Ensuite, le peuple devint fécond et se multiplia ; les Égyptiens prirent peur et le peuple fut réduit en esclavage. Mais Dieu avait déjà suscité Moïse qui, mystérieusement sauvé des eaux, grandit auprès de Pharaon avant de devoir s’enfuir pour vivre au désert. Là, Dieu lui apparaît et lui dit : “J’ai vu, oui, j’ai vu la misère de mon peuple en Égypte ; j’ai entendu ses gémissements et je suis descendu pour les délivrer.” (Ac 7, 34). Souvent, au coeur de nos problèmes, nous pensons que Dieu est loin, et pourtant, Dieu est tout proche, il ne cesse de voir notre mi­sère, d’entendre nos gémissements et son unique désir est de nous délivrer de tous nos esclavages. Aujourd’hui encore, il veut nous faire sortir de cette terre d’esclavage et nous faire traverser non plus la Mer Rouge mais les eaux du bap­tême pour nous conduire vers la véritable terre promise. Il devra auparavant, comme autrefois, faire notre éducation, nous apprendre à vivre de sa vie et ce sera l’affaire de toute notre vie ici-bas.

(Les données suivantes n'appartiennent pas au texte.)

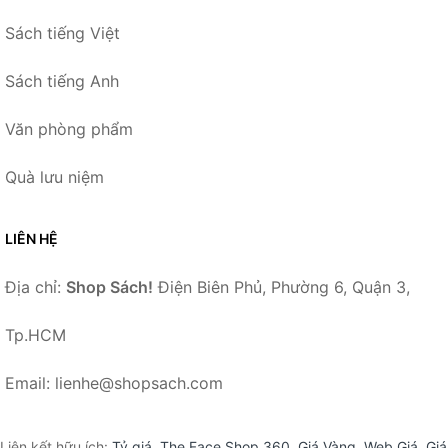
Sách tiếng Việt
Sách tiếng Anh
Văn phòng phẩm
Quà lưu niệm
LIÊN HỆ
Địa chỉ:
Shop Sách!
Điện Biên Phủ, Phường 6, Quận 3,
Tp.HCM
Email: lienhe@shopsach.com
Liên kết hữu ích:
Tỷ giá
,
The Face Shop 360
,
Giá Vàng
,
Web Giá
,
Giá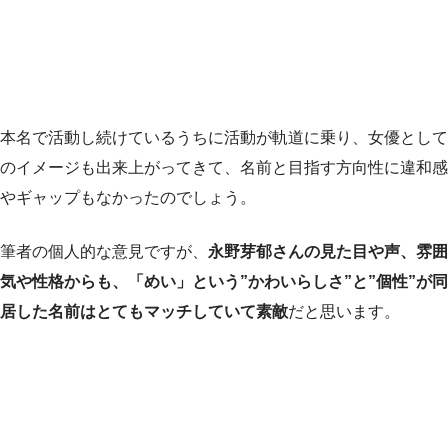
本名で活動し続けているうちに活動が軌道に乗り、女優として
のイメージも出来上がってきて、名前と目指す方向性に違和感
やギャップもなかったのでしょう。
筆者の個人的な意見ですが、
永野芽郁さんの見た目や声、雰囲
気や性格からも、「めい」という”かわいらしさ”と”個性”が同
居した名前はとてもマッチしていて素敵
だと思います。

Comme le peuple autrefois, nous refusons souvent d’obéir et rêvons de re­trouver la terre de nos esclavages ; comme autrefois, il nous arrive de demander à un nouvel Aaron de nous fabriquer des dieux marchant devant nous, des veaux d’or à notre mesure humaine que nous adorons et en qui nous mettons notre joie. Et pourtant, jamais Dieu ne nous abandonne, au contraire, comme autre­fois, il demeure au milieu de nous ; en Jésus-Christ, il est avec nous tous les jours jusqu’à la fin du monde. Il a scellé sur la Croix une nouvelle alliance, l’eau et le sang ont coulé du côté du Christ ; désormais, nous pouvons vivre de sa Vie !

Et pourtant, Étienne pourrait encore nous dire aujourd’hui : “Homme à la tête dure, votre coeur et vos oreilles ne veulent pas connaître l’Alliance, depuis toujours vous résistez à l’Esprit Saint ; vous êtes bien comme vos Pères !” (Ac 7, 51).

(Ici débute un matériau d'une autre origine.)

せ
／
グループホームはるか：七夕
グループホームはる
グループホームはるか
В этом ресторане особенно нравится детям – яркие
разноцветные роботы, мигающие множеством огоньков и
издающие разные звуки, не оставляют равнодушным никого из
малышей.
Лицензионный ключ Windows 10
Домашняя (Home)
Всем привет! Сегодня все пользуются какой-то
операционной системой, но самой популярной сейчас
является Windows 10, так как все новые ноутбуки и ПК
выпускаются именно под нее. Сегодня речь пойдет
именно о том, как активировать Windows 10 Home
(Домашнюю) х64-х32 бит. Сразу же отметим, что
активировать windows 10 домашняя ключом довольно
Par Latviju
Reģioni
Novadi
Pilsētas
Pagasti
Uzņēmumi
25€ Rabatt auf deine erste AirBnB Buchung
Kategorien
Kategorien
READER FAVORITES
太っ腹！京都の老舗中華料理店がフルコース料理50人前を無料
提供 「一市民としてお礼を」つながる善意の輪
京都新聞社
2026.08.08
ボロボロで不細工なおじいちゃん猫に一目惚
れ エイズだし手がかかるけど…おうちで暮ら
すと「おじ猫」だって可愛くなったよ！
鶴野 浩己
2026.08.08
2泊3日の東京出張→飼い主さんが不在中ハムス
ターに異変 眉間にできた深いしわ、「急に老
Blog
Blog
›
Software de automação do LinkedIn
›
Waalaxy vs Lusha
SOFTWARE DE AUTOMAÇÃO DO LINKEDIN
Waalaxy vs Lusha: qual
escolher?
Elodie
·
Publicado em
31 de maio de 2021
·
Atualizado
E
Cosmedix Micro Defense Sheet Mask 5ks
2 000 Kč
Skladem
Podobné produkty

Puissions-nous tous demander cette grâce de ne pas résister à l’Esprit Saint, mais au contraire de l’accueillir pour qu’il ouvre notre coeur, nos oreilles et nous donne de connaître l’Alliance nouvelle et éternelle scellée sur la Croix : par la grâce du baptême et de la confirmation, il nous a été donné de naître de nouveau, de naître à la vie de Dieu ; et à chaque eucharistie, le Seigneur nous donne son corps en nourriture pour nous unir à lui. Sa vie devient ma vie !

Étienne nous a donné son témoignage, il le paiera de sa vie, il sera lapidé, mais auparavant, rempli de l’Esprit Saint, il lui sera donné « de voir la gloire de Dieu et Jésus debout à la droite de Dieu » (Ac 7, 56). Identifié à son Seigneur, il meurt en reprenant les paroles de Jésus en Croix : ““Seigneur Jésus, reçois mon esprit” ; “Seigneur, ne leur compte pas ce péché”” (Ac 7, 59-60). Dans un ultime témoignage, il nous invite à suivre son exemple pour nous laisser à notre tour identifier à Jésus.